KABARBURSA.COM - Di balik roda ekonomi yang terus berputar, ada satu sektor keuangan yang tak pernah absen menyuplai bahan bakarnya. Dialah perusahaan pembiayaan alias multifinance. Ketika daya beli masyarakat fluktuatif dan kebutuhan kredit tetap menggebu, multifinance hadir sebagai jembatan antara keinginan dan kepemilikan—khususnya urusan kendaraan bermotor.
Per Maret 2025, Otoritas Jasa Keuangan (OJK) mencatat nilai piutang pembiayaan multifinance mencapai Rp510,97 triliun tumbuh 4,6 persen secara tahunan. Angka ini disokong oleh lonjakan pembiayaan modal kerja sebesar 11,07 persen. Sementara dari sisi risiko, industri ini masih terkendali, antara lain rasio Non-Performing Financing (NPF) gross turun ke 2,71 persen dan NPF net hanya 0,80 persen. Gearing ratio industri multifinance pun terjaga di level 2,26 kali, jauh di bawah ambang batas OJK sebesar 10 kali.

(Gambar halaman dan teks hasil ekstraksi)
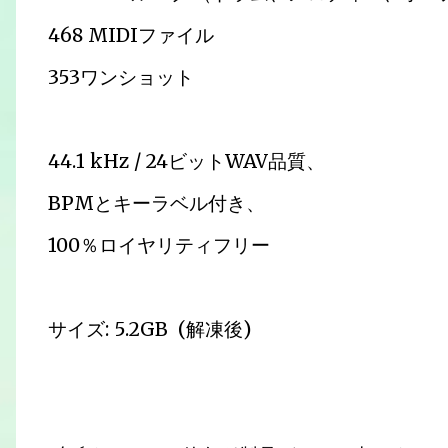
468 MIDIファイル
353ワンショット
44.1 kHz / 24ビットWAV品質、
BPMとキーラベル付き、
100％ロイヤリティフリー
サイズ: 5.2GB (解凍後)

Petunjuk Latihan =
Salin persis bagian teks tentang perusahaan pembiayaan, mulai dari "Per Maret 2025, Otoritas" sampai "sebesar 10 kali.".

Hasil Tugas =
Per Maret 2025, Otoritas Jasa Keuangan (OJK) mencatat nilai piutang pembiayaan multifinance mencapai Rp510,97 triliun tumbuh 4,6 persen secara tahunan. Angka ini disokong oleh lonjakan pembiayaan modal kerja sebesar 11,07 persen. Sementara dari sisi risiko, industri ini masih terkendali, antara lain rasio Non-Performing Financing (NPF) gross turun ke 2,71 persen dan NPF net hanya 0,80 persen. Gearing ratio industri multifinance pun terjaga di level 2,26 kali, jauh di bawah ambang batas OJK sebesar 10 kali.